_GOAL OF THE EXERCISE_
Each entry is to be given again precisely, and no picture may be carried over.

Plain-text document sources
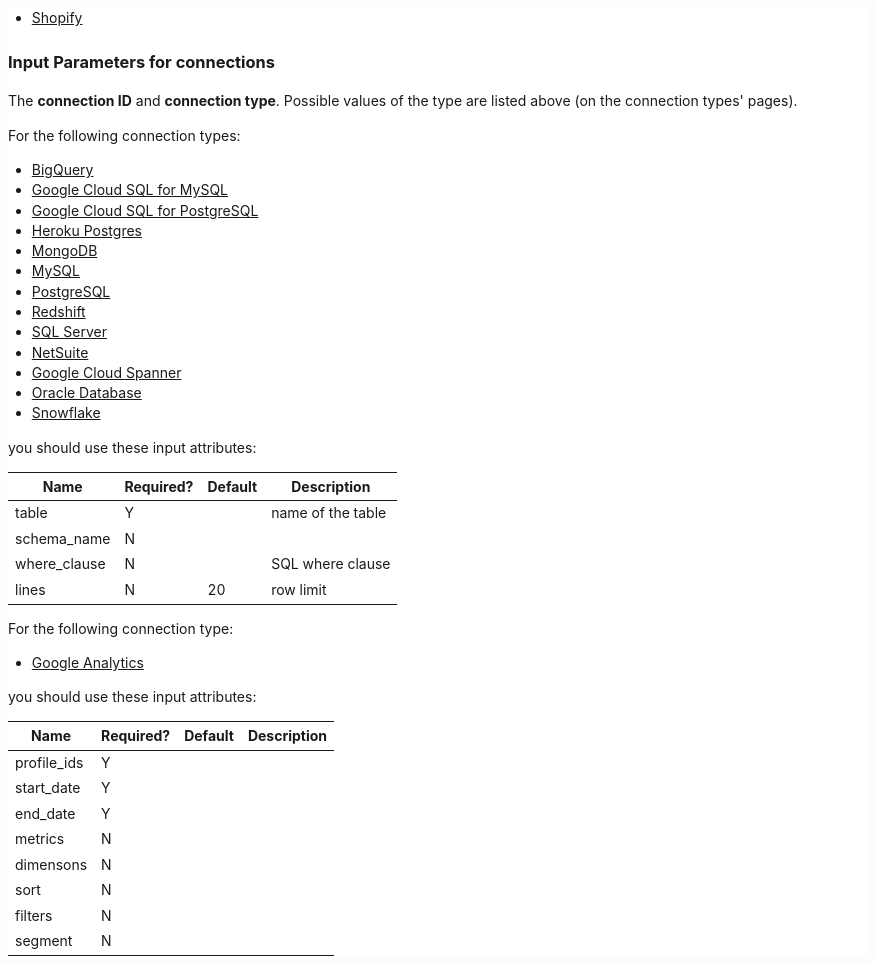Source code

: * [Shopify](https://github.com/xplenty/xplenty-api-doc-v2/blob/master/resources/connections/shopify-connection.md)

### Input Parameters for connections
The **connection ID** and **connection type**. Possible values of the type are listed above (on the connection types' pages).

For the following connection types:

* [BigQuery](https://github.com/xplenty/xplenty-api-doc-v2/blob/master/resources/connections/bigquery-connection.md)
* [Google Cloud SQL for MySQL](https://github.com/xplenty/xplenty-api-doc-v2/blob/master/resources/connections/google-cloud-mysql-connection.md)
* [Google Cloud SQL for PostgreSQL](https://github.com/xplenty/xplenty-api-doc-v2/blob/master/resources/connections/google-cloud-postgres-connection.md)
* [Heroku Postgres](https://github.com/xplenty/xplenty-api-doc-v2/blob/master/resources/connections/heroku-postgres-connection.md)
* [MongoDB](https://github.com/xplenty/xplenty-api-doc-v2/blob/master/resources/connections/mongo-connection.md)
* [MySQL](https://github.com/xplenty/xplenty-api-doc-v2/blob/master/resources/connections/mysql-connection.md)
* [PostgreSQL](https://github.com/xplenty/xplenty-api-doc-v2/blob/master/resources/connections/postgres-connection.md)
* [Redshift](https://github.com/xplenty/xplenty-api-doc-v2/blob/master/resources/connections/redshift-connection.md)
* [SQL Server](https://github.com/xplenty/xplenty-api-doc-v2/blob/master/resources/connections/sqlserver-connection.md)
* [NetSuite](https://github.com/xplenty/xplenty-api-doc-v2/blob/master/resources/connections/net-suite-connection.md)
* [Google Cloud Spanner](https://github.com/xplenty/xplenty-api-doc-v2/blob/master/resources/connections/google-cloud-spanner-connection.md)
* [Oracle Database](https://github.com/xplenty/xplenty-api-doc-v2/blob/master/resources/connections/oracle-connection.md)
* [Snowflake](https://github.com/xplenty/xplenty-api-doc-v2/blob/master/resources/connections/snowflake-connection.md)

you should use these input attributes:

|Name|Required?|Default|Description|
|----|---------|-------|-----------|
table|Y| | name of the table
schema_name|N| |
where_clause|N| |SQL where clause
lines|N|20|row limit

For the following connection type:
* [Google Analytics](https://github.com/xplenty/xplenty-api-doc-v2/blob/master/resources/connections/analytics-connection.md)

you should use these input attributes:

|Name|Required?|Default|Description|
|----|---------|-------|-----------|
profile_ids|Y| |
start_date|Y| |
end_date|Y| |
metrics|N| |
dimensons|N| |
sort|N| |
filters|N| |
segment|N| |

_SOLUTION TO THIS TASK_
Source code

: * [Shopify](https://github.com/xplenty/xplenty-api-doc-v2/blob/master/resources/connections/shopify-connection.md)

### Input Parameters for connections
The **connection ID** and **connection type**. Possible values of the type are listed above (on the connection types' pages).

For the following connection types:

* [BigQuery](https://github.com/xplenty/xplenty-api-doc-v2/blob/master/resources/connections/bigquery-connection.md)
* [Google Cloud SQL for MySQL](https://github.com/xplenty/xplenty-api-doc-v2/blob/master/resources/connections/google-cloud-mysql-connection.md)
* [Google Cloud SQL for PostgreSQL](https://github.com/xplenty/xplenty-api-doc-v2/blob/master/resources/connections/google-cloud-postgres-connection.md)
* [Heroku Postgres](https://github.com/xplenty/xplenty-api-doc-v2/blob/master/resources/connections/heroku-postgres-connection.md)
* [MongoDB](https://github.com/xplenty/xplenty-api-doc-v2/blob/master/resources/connections/mongo-connection.md)
* [MySQL](https://github.com/xplenty/xplenty-api-doc-v2/blob/master/resources/connections/mysql-connection.md)
* [PostgreSQL](https://github.com/xplenty/xplenty-api-doc-v2/blob/master/resources/connections/postgres-connection.md)
* [Redshift](https://github.com/xplenty/xplenty-api-doc-v2/blob/master/resources/connections/redshift-connection.md)
* [SQL Server](https://github.com/xplenty/xplenty-api-doc-v2/blob/master/resources/connections/sqlserver-connection.md)
* [NetSuite](https://github.com/xplenty/xplenty-api-doc-v2/blob/master/resources/connections/net-suite-connection.md)
* [Google Cloud Spanner](https://github.com/xplenty/xplenty-api-doc-v2/blob/master/resources/connections/google-cloud-spanner-connection.md)
* [Oracle Database](https://github.com/xplenty/xplenty-api-doc-v2/blob/master/resources/connections/oracle-connection.md)
* [Snowflake](https://github.com/xplenty/xplenty-api-doc-v2/blob/master/resources/connections/snowflake-connection.md)

you should use these input attributes:

|Name|Required?|Default|Description|
|----|---------|-------|-----------|
table|Y| | name of the table
schema_name|N| |
where_clause|N| |SQL where clause
lines|N|20|row limit

For the following connection type:
* [Google Analytics](https://github.com/xplenty/xplenty-api-doc-v2/blob/master/resources/connections/analytics-connection.md)

you should use these input attributes:

|Name|Required?|Default|Description|
|----|---------|-------|-----------|
profile_ids|Y| |
start_date|Y| |
end_date|Y| |
metrics|N| |
dimensons|N| |
sort|N| |
filters|N| |
segment|N| |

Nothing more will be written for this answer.